Morno a quente

Há alguns anos, ao final de palestra que não lembro onde, o que e para quem, ao encerrá-la, tive vontade de compartilhar uma reflexão que nunca contara a ninguém e que me aplicava – e aplico e me inquieto – cada vez que sinto estar entre ‘morno’ a ‘quente’ ou ‘frio’… Tem conotação religiosa, porém, basta ao leitor, crente ou não em que há algo além da vida terrena, adaptar e refletir se, ainda que possua os predicados que seu currículo, discursos e certificados indicam, não haveria algo mais a descobrir, desenvolver, oferecer, aplicar etc…

Você é uma pessoa tida por honesta, íntegra, trabalhadora, solidária, amorosa. Em família, na vizinhança, no trabalho, na escola, na associação comunitária, no condomínio, na comunidade religiosa. E você realmente é tudo isto, sua consciência sabe, sem sombra de dúvida que você é um ser humano decente, e que condiz com as impressões e comentários favoráveis dos seus parentes, amigos e conhecidos.
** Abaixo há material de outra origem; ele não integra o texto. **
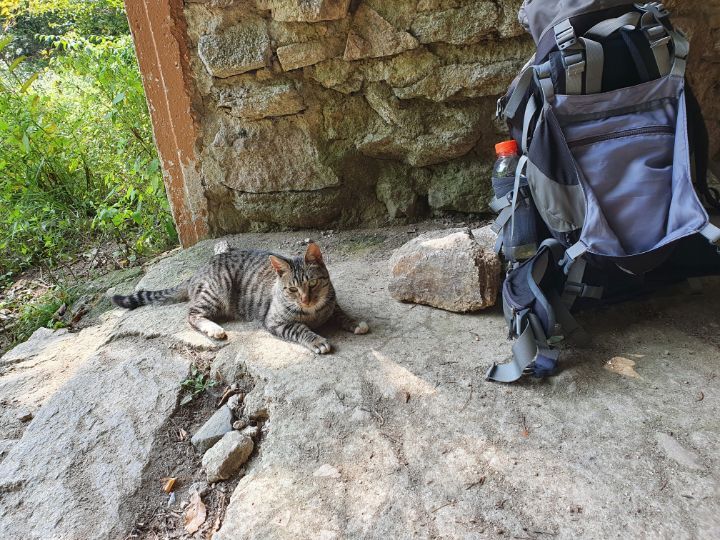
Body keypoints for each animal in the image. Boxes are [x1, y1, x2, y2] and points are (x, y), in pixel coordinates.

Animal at [111, 242, 369, 354]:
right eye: (293, 290)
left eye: (312, 284)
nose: (306, 300)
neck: (312, 313)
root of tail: (198, 271)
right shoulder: (275, 322)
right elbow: (301, 329)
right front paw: (316, 340)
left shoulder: (332, 304)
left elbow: (341, 313)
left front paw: (355, 322)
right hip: (218, 290)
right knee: (192, 314)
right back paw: (214, 329)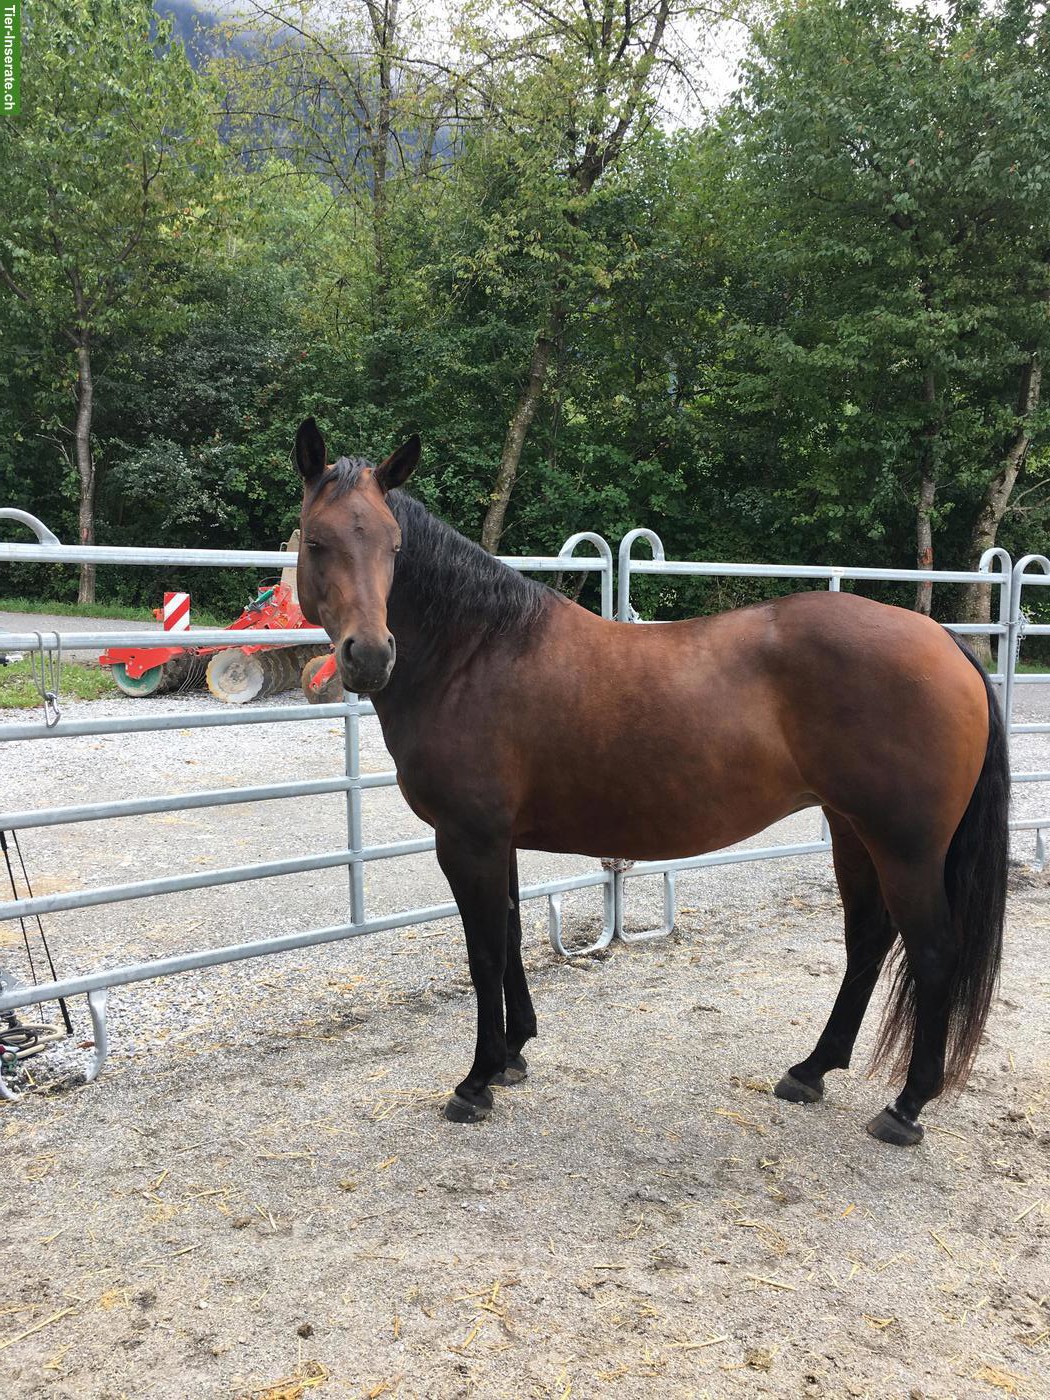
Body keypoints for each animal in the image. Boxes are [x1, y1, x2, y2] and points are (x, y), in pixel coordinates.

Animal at [292, 418, 1009, 1147]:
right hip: (852, 830)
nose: (370, 655)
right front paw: (515, 1055)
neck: (475, 653)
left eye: (393, 547)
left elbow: (484, 953)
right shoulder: (497, 840)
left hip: (905, 847)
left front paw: (477, 1081)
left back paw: (906, 1107)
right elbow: (512, 937)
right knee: (867, 937)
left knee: (932, 952)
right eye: (317, 541)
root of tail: (946, 643)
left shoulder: (468, 840)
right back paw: (811, 1071)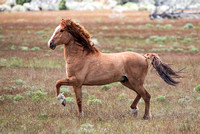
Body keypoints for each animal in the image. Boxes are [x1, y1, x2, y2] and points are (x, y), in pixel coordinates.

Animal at [47, 18, 181, 119]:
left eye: (61, 30)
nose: (50, 44)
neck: (80, 56)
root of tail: (144, 57)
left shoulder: (75, 80)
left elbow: (57, 83)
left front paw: (62, 100)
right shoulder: (77, 84)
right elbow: (79, 100)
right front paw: (80, 115)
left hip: (135, 82)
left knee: (146, 95)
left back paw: (146, 116)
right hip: (127, 81)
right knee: (140, 94)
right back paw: (133, 110)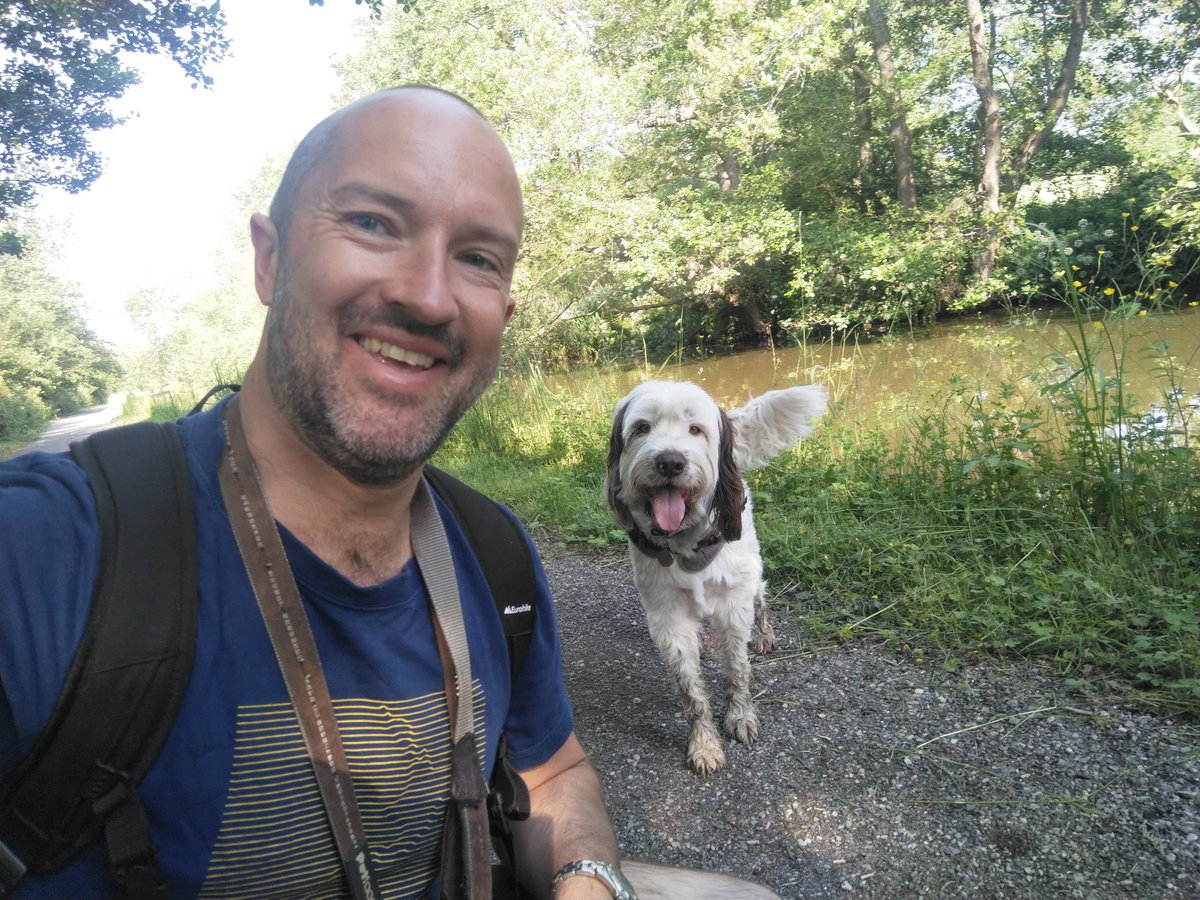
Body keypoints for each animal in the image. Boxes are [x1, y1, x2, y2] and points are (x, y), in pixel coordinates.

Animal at [609, 381, 825, 777]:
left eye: (695, 429)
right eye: (642, 428)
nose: (670, 462)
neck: (684, 543)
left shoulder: (732, 605)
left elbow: (737, 670)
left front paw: (739, 716)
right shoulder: (669, 616)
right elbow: (691, 691)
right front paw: (704, 742)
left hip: (752, 564)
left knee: (761, 597)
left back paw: (764, 633)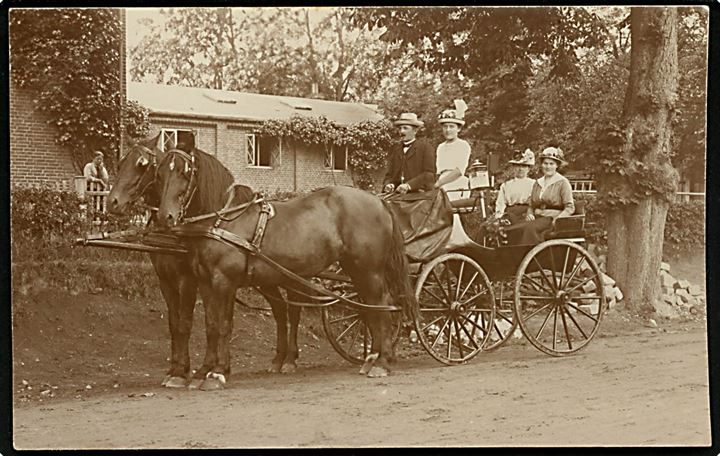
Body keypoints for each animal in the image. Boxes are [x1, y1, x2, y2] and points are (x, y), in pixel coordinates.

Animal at [106, 137, 300, 390]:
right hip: (267, 278)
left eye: (142, 165)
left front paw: (186, 372)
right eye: (120, 163)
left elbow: (188, 323)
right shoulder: (166, 280)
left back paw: (291, 360)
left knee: (294, 311)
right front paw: (180, 369)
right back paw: (278, 359)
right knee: (280, 310)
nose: (112, 202)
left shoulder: (189, 279)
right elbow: (178, 323)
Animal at [157, 148, 416, 386]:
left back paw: (381, 362)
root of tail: (379, 200)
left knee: (381, 304)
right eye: (160, 173)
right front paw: (203, 371)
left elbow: (222, 325)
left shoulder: (224, 281)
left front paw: (218, 373)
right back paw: (372, 358)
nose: (165, 217)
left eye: (185, 172)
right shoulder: (205, 281)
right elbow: (210, 324)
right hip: (356, 271)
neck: (223, 220)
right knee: (370, 308)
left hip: (369, 270)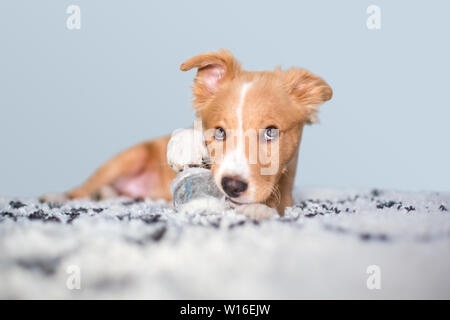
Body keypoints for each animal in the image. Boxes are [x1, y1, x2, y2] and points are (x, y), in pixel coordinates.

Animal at [44, 50, 332, 219]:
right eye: (219, 132)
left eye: (271, 132)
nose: (232, 186)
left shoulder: (286, 194)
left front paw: (259, 209)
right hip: (129, 157)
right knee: (82, 188)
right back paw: (61, 196)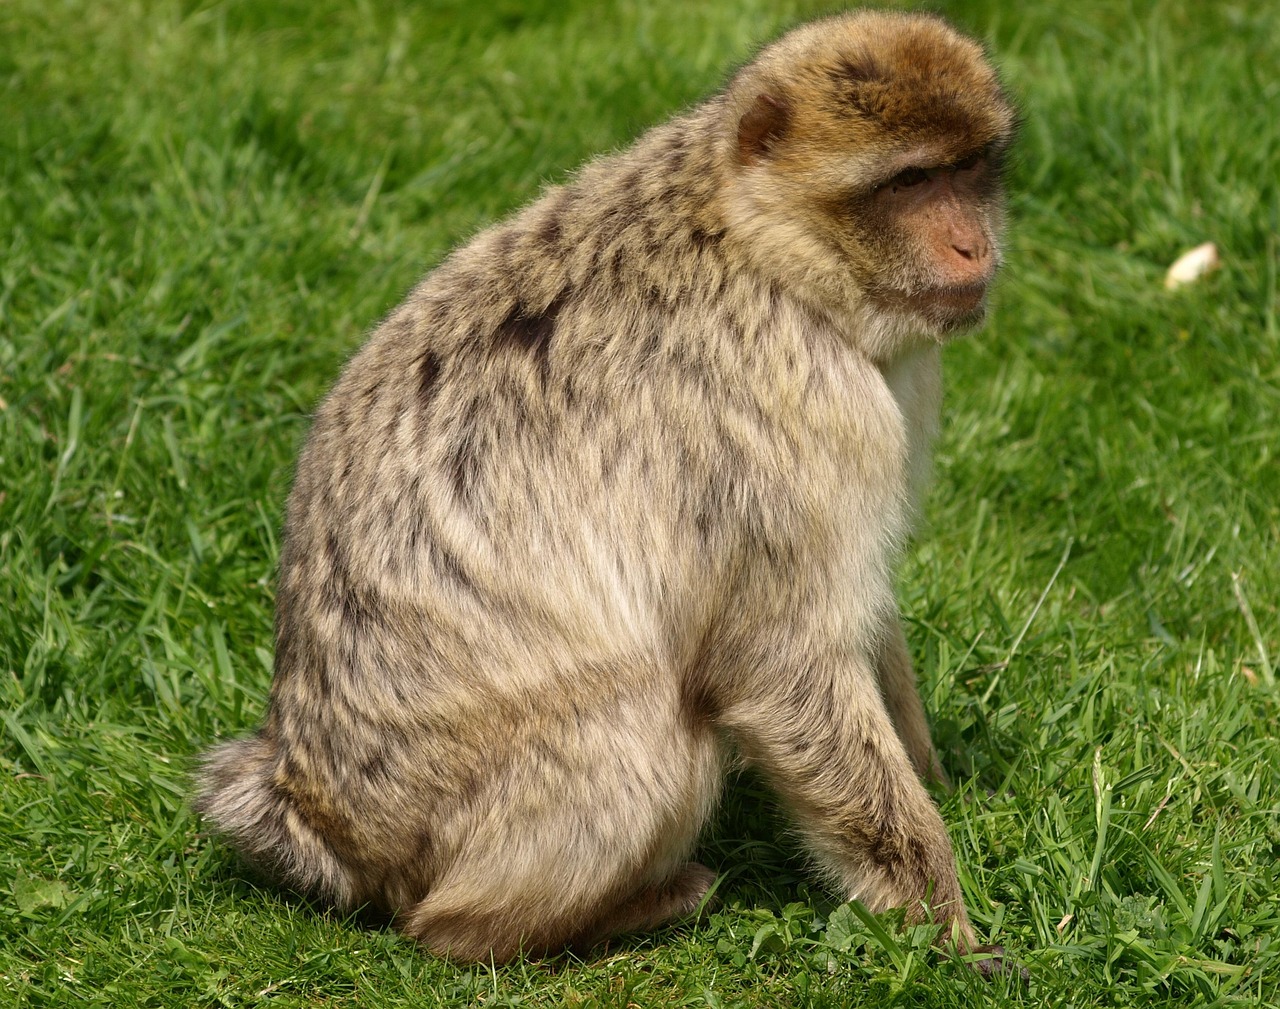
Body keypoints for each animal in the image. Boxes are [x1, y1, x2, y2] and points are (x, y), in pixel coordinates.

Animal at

A tal ponto que muita gente é grata a você pelas suas boas ações desinteressadas, pela sua boa vontade, pelo seu ombro amigo, sua disponibilidade.

As homenagens, discursos e elogios você sinceramente nunca procurou ou se importou, porém, sabe, foram merecidos, baseados no que você realmente fez, sem enganos de observação ou avaliação.

Entretanto, por mais que tenha feito bem para os outros, por mais calor que tenha emanado de si para o próximo mais próximo e o não tão próximo, você sempre escolheu ser morno, sabendo que poderia ser quente; ou, foi quente, podendo ter sido mais. Por mais que tenha disponibilizado de si e dos seus pertences e recursos materiais, emocionais e espirituais, sempre guardou consigo uma reserva de calor.

Fez muito por e para muitos ao seu redor e aquele calorzinho prudentemente guardado para possível necessidade futura, sua, não era, afinal um pecado; você não fazia por mal, realmente era na mais pura das boas intenções.

E assim, você viveu uma vida bela, exemplar, digna, feliz e fazendo gente feliz por onde passou. Até que seu tempo aqui se expirou e você, claro, com todos os méritos, foi morar no Céu.

Antes de prosseguir a leitura, pare e pense nas pessoas que você ama; e pense nas que amam você. Pense nelas por um minuto ou o tempo que precisar. Faça-o com intensidade e mantenha-se sereno, por gentileza. Então, prossiga.

Algum tempo depois da sua Passagem desta (vida aqui) para a melhor (vida eterna), já na primeira das pessoas amadas que veio a expirar seu tempo terreno e finito, aconteceu que você a viu se aproximar da entrada do Céu.

Conforme ela se aproximava você não se continha, tamanha a felicidade pelo reencontro iminente. Você lá, junto de Jesus, Nossa Senhora, São Pedro, São Paulo e os outros santos (*) conhecidos e os não conhecidos – e tão santos quanto – quem sabe, algum santo com quem você convivera na sua vida terrena. Quanta alegria e êxtase por vislumbrar que logo toda a saudade daquela pessoa amada seria encerrada.

Eis que, para sua surpresa, próxima da entrada do Céu, lá fora, tão próxima, ela, que ainda não vira você, é encaminhada para outro lugar…

Você se espanta e pergunta a Jesus, Nossa Senhora ou um dos outros, já antecipando a si mesmo que a resposta será algo como: – Foi um engano, já vamos corrigir e ela virá ter conosco!

Entretanto, a resposta cai sobre você com a força dum machado forte a cortar um frágil fio de cabelo: – Ela não conseguiu fazer por merecer estar entre nós!

– Como pode ser? Ela viveu com decência, foi uma das pessoas mais corretas que conheci. Eu mesmo a ajudei, orientei, escutei e mostrei-lhe caminhos de retidão quando ela precisou!…

E a resposta vem como um machado ainda mais forte sobre um fio de cabelo ainda mais frágil:

– Sabe aquele calor que você sempre guardou para si mesmo, para alguma imaginada necessidade? Ele não lhe fez falta. Mas, ao tê-lo guardado e desperdiçado, por mais que você realmente tenha compartilhado do seu calor, alguém, mesmo aquecido, ainda ficou carente dum pouquinho dele – o calor que você sempre teve e achou melhor não compartilhar…

Foi só a primeira pessoa dentre as várias que você amou e que amaram você na finita vida terrena. E você terá todo o resto da eternidade para saber disso!…

(*) Santo não foi ou é alguém perfeito; foi ou é uma pessoa extremamente boa, abnegada, interessada em servir constantemente ao próximo, sem nada esperar em troca.

Nota: quando escolhi transformar em artigo e publicar, na tentativa de fazer uma introdução, escrevi e publiquei Morno a frio.